Cerebras, which produces AI chips in a life-size “wafer-scale” format, was an instant favorite among Nasdaq investors. The long-awaited IPO led to a 68 percent increase in the value of the brand-new Cerebras stock. On paper, the company is thus worth $95 billion at the time of writing. The question now is whether the company can live up to the sky-high expectations as a publicly traded company.
Part of the explosive growth can be explained by the fact that no one wants to miss out on the latest Nvidia. However, while the GPU maker benefited immediately from the AI boom as an established player, this has been a more difficult path for Cerebras to navigate. First of all, it had to produce its first hardware with “only” tens of millions of dollars—a pittance when it comes to funding the development of advanced processors.
Wafer-scale AI
A new AI company needs to stand out. Many players fail to do so, whether they focus on software or hardware. In the early years following ChatGPT, many software companies did little more than repackage LLMs, and many “AI chip companies” had only an edge computing chip available that could be useful in very limited scenarios. For AI training and AI inference at scale, GPUs from Nvidia or AMD, TPUs from Google, or Trainium chips from AWS were and are required. Cerebras’ unique processors may also be included in that list, though with $510 million in annual revenue projected for 2025, it does not yet hold a significant market share.
Where Cerebras has carved out a unique position is in designing an AI chip that utilizes an entire chip wafer. These are the round silicon wafers that, after processing, contain dozens or hundreds of unique chips. At least, that is normally the case. After the wafer is processed (often in an ASML machine, among other methods), it is split up. The best-performing chips are often high-end processors, while the less-performing sections of the wafer are often still usable for a cheaper product. That paradigm doesn’t fit Cerebras, where the chip wafer isn’t split up at all.
This means that Cerebras uses a completely different design. In other words: the company assumes that there is some margin of error in the manufacturing process, but as a whole, a wafer must be able to function as a single chip. The advantage is that communication between the cores and the on-chip memory on that wafer is incredibly fast, especially compared to memory that is connected to the silicon after the fact or accessed via DRAM or SSD storage.
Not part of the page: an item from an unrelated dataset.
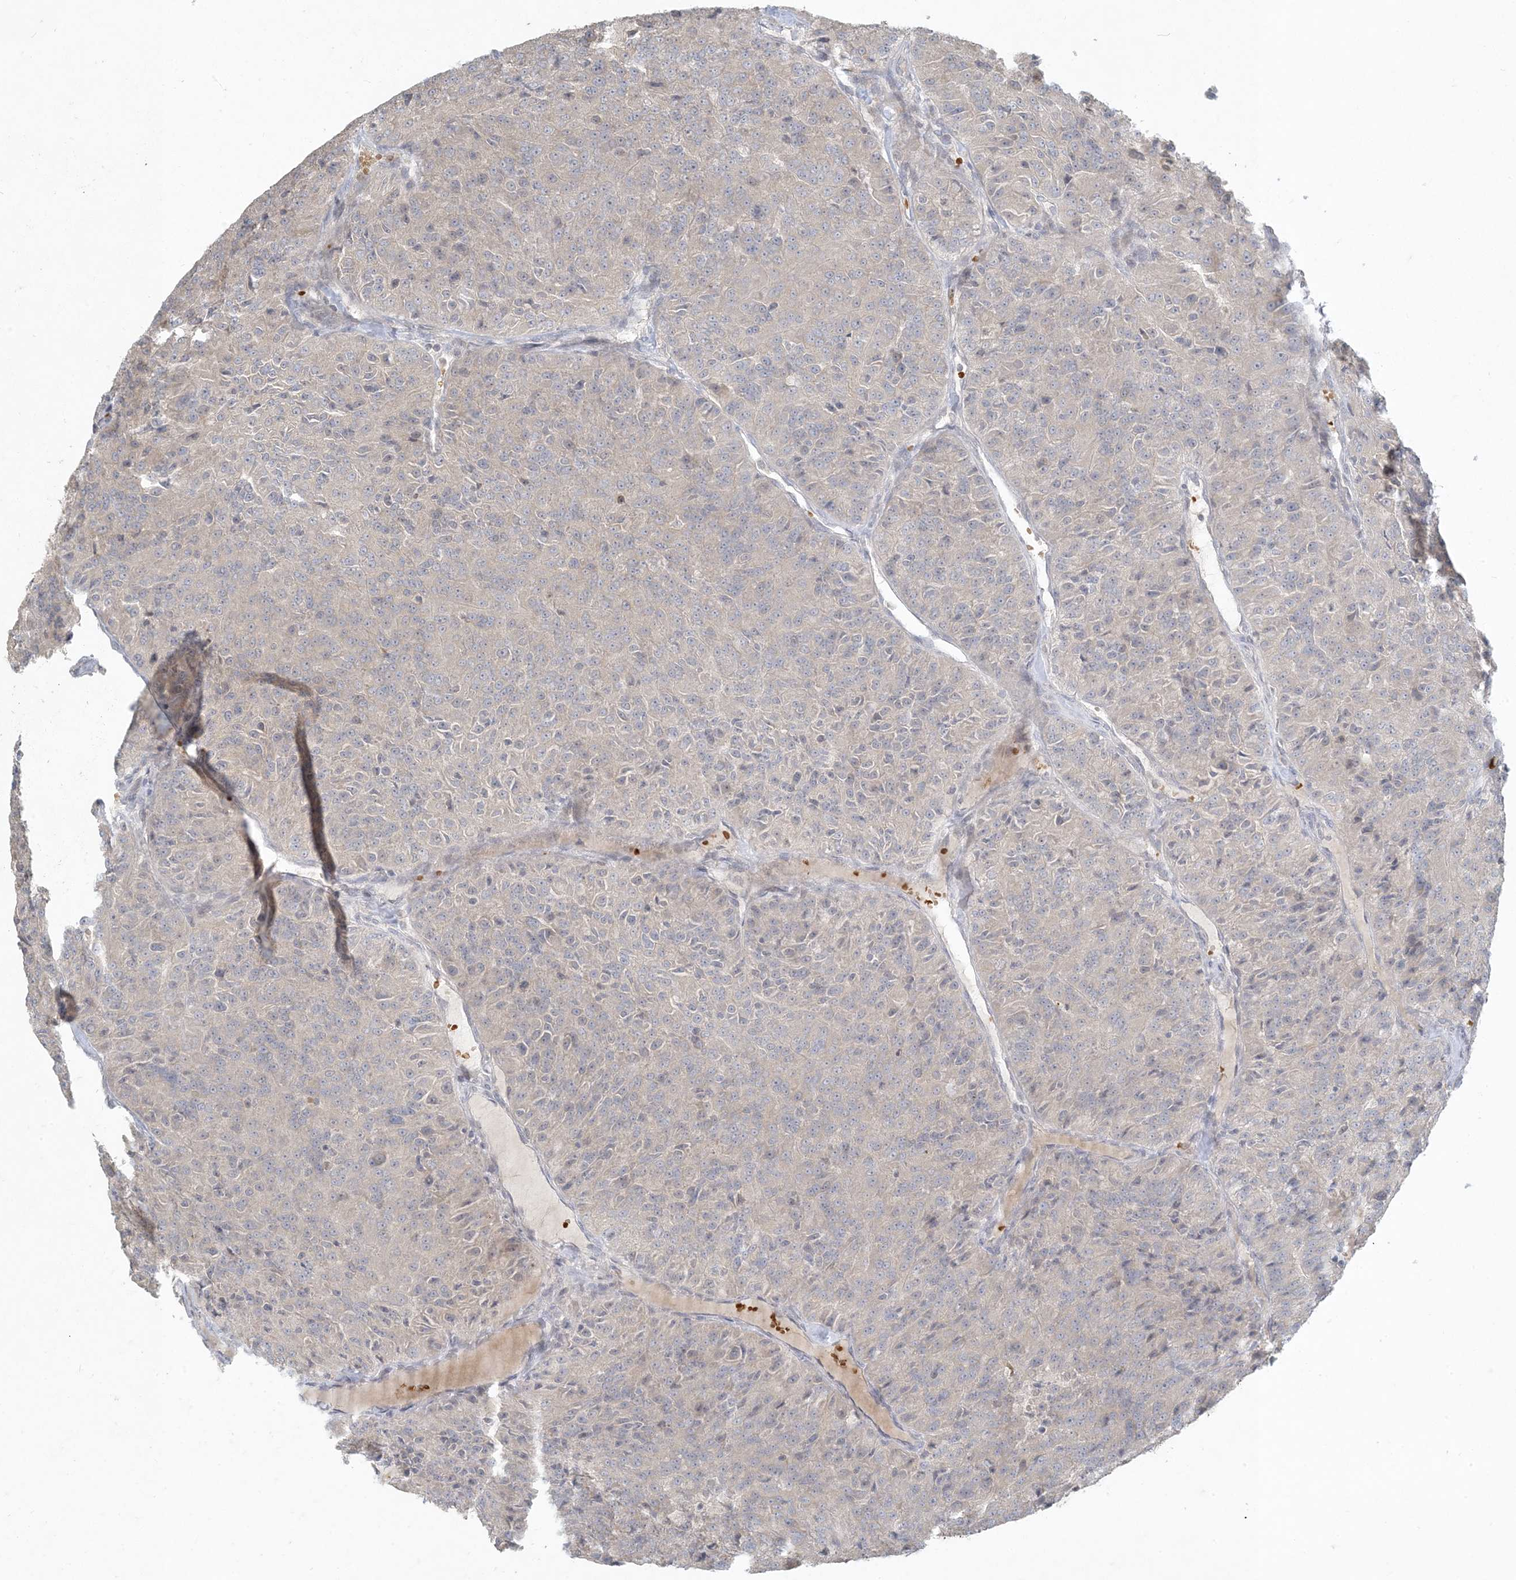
{"staining": {"intensity": "weak", "quantity": "<25%", "location": "cytoplasmic/membranous"}, "tissue": "renal cancer", "cell_type": "Tumor cells", "image_type": "cancer", "snomed": [{"axis": "morphology", "description": "Adenocarcinoma, NOS"}, {"axis": "topography", "description": "Kidney"}], "caption": "There is no significant positivity in tumor cells of renal cancer.", "gene": "CTDNEP1", "patient": {"sex": "female", "age": 63}}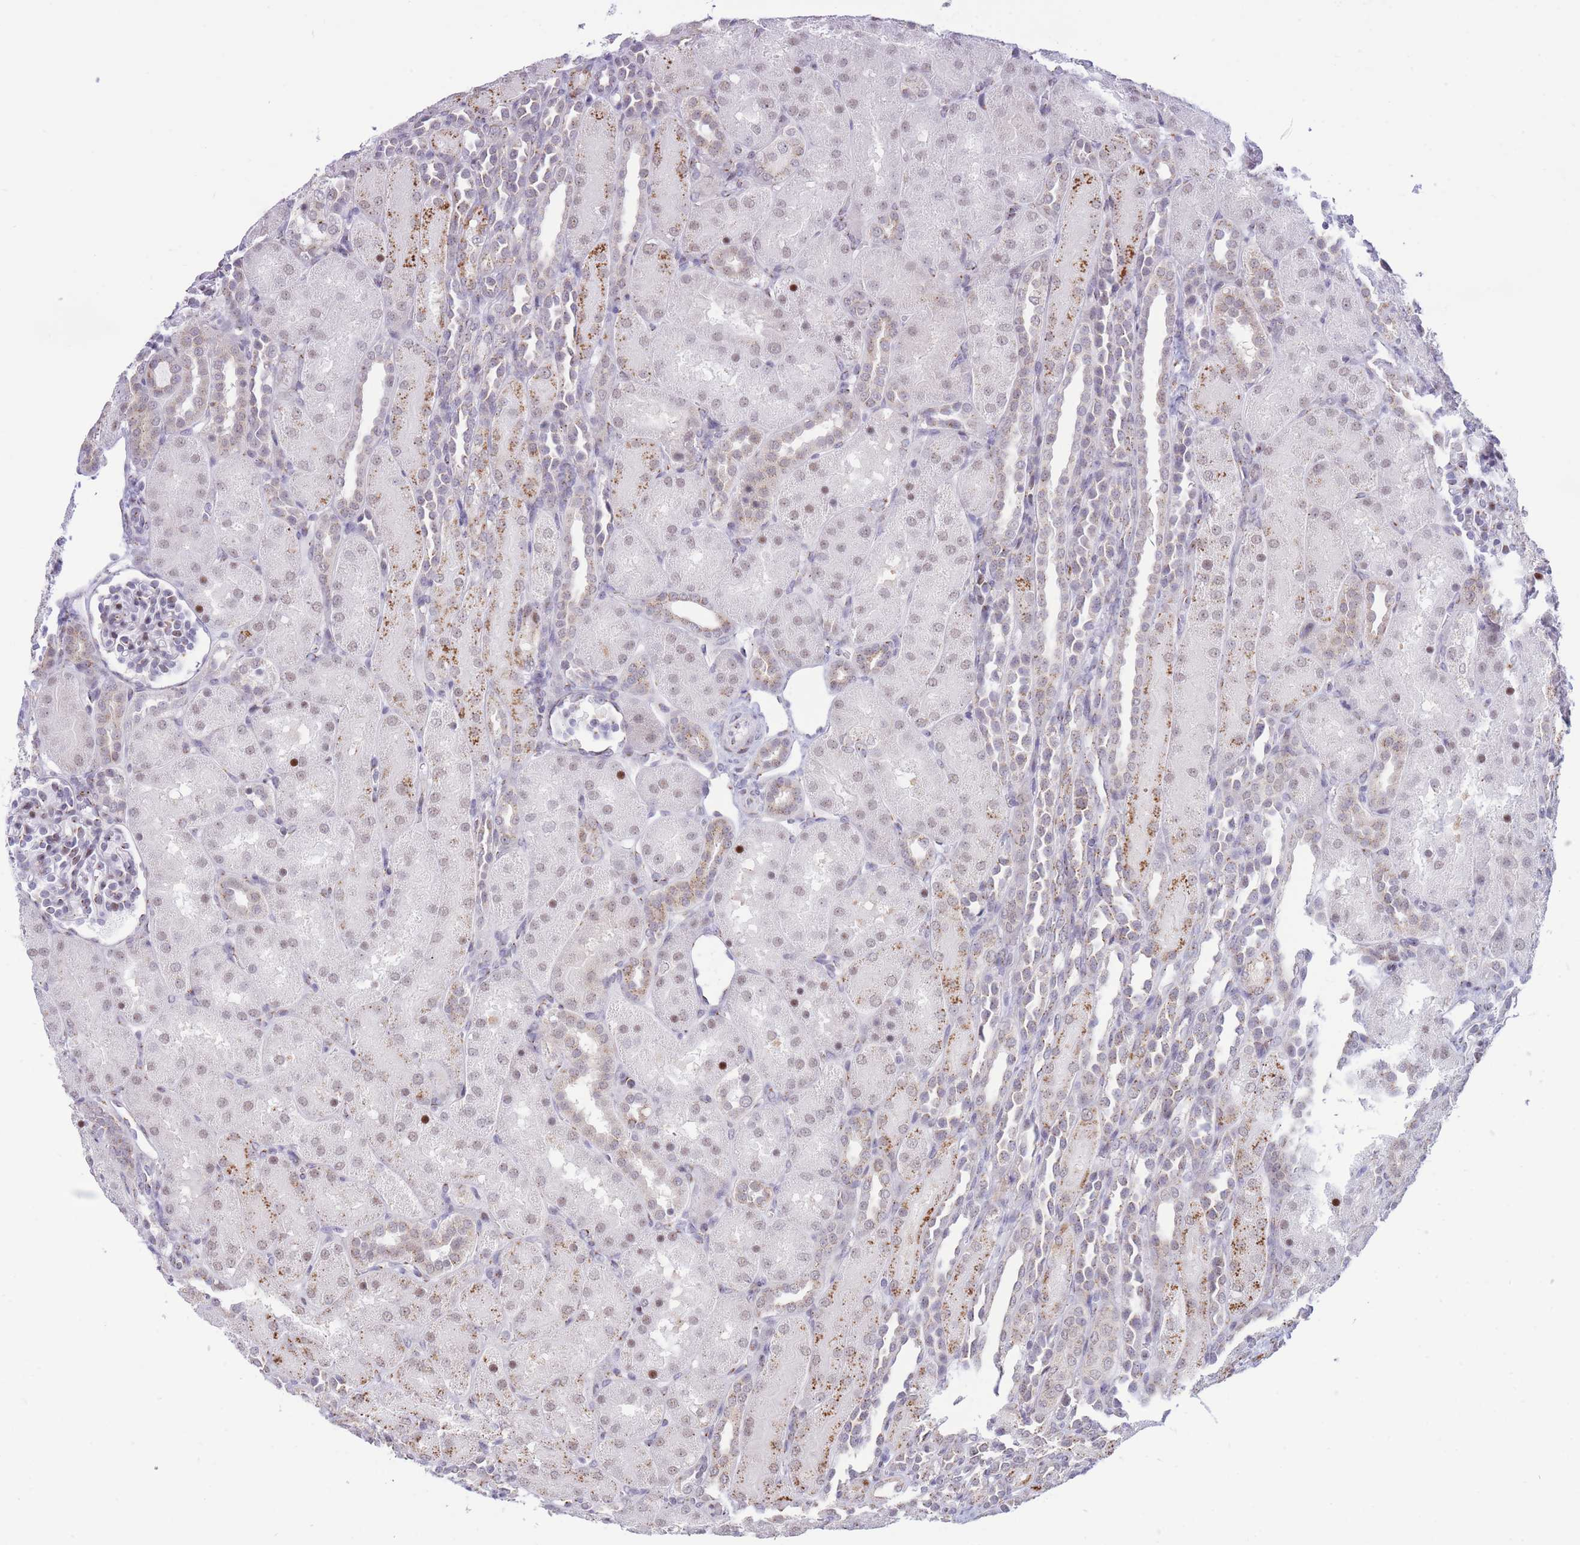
{"staining": {"intensity": "moderate", "quantity": "<25%", "location": "cytoplasmic/membranous"}, "tissue": "kidney", "cell_type": "Cells in glomeruli", "image_type": "normal", "snomed": [{"axis": "morphology", "description": "Normal tissue, NOS"}, {"axis": "topography", "description": "Kidney"}], "caption": "An IHC micrograph of unremarkable tissue is shown. Protein staining in brown labels moderate cytoplasmic/membranous positivity in kidney within cells in glomeruli.", "gene": "INO80C", "patient": {"sex": "male", "age": 1}}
AI chips revolve around both hardware and software
Cerebras may be over ten years old, but it is, in fact, a relative newcomer to the chip market. Nvidia, Google, AWS, and AMD are the players with varying levels of adoption, software adaptation, and large-scale users. Even though Google and AWS owe the use of their chips in part to large-scale investments in a company like Anthropic, it does mean that their chips power companies’ day-to-day production AI. The biggest disadvantage for AMD is that, unlike Nvidia, it does not dominate a software ecosystem, which is why the latter is still considered the standard in the field of AI training and inference. Eventually, the sky-high costs will make the wide range of alternatives—particularly in inference—an increasingly diverse playing field. That is where the opportunities lie for a challenger like Cerebras.
For now, it is unclear whether Cerebras truly has what it takes to grow significantly. That is to say: it will most likely continue to report revenue increases in the quarterly earnings reports it is now required to file as a publicly traded company, but the question remains whether those increases will lead to an ever-growing market share. If not, the numbers could still turn out well for Cerebras—and for a long time. But without a software ecosystem, it isn’t “sticky.” The same problem seemed to apply to Groq, another alternative AI chipmaker, but that company was effectively acquired by Nvidia itself.
As for market capitalization: that’s always speculative, but we’ve seen spectacular first days on the stock market regularly followed by disappointing declines. Dotcom companies were notorious for this (see: TheGlobe.com or eToys.com), but Bumble, Rivian, Peloton, and Figma can also attest to it.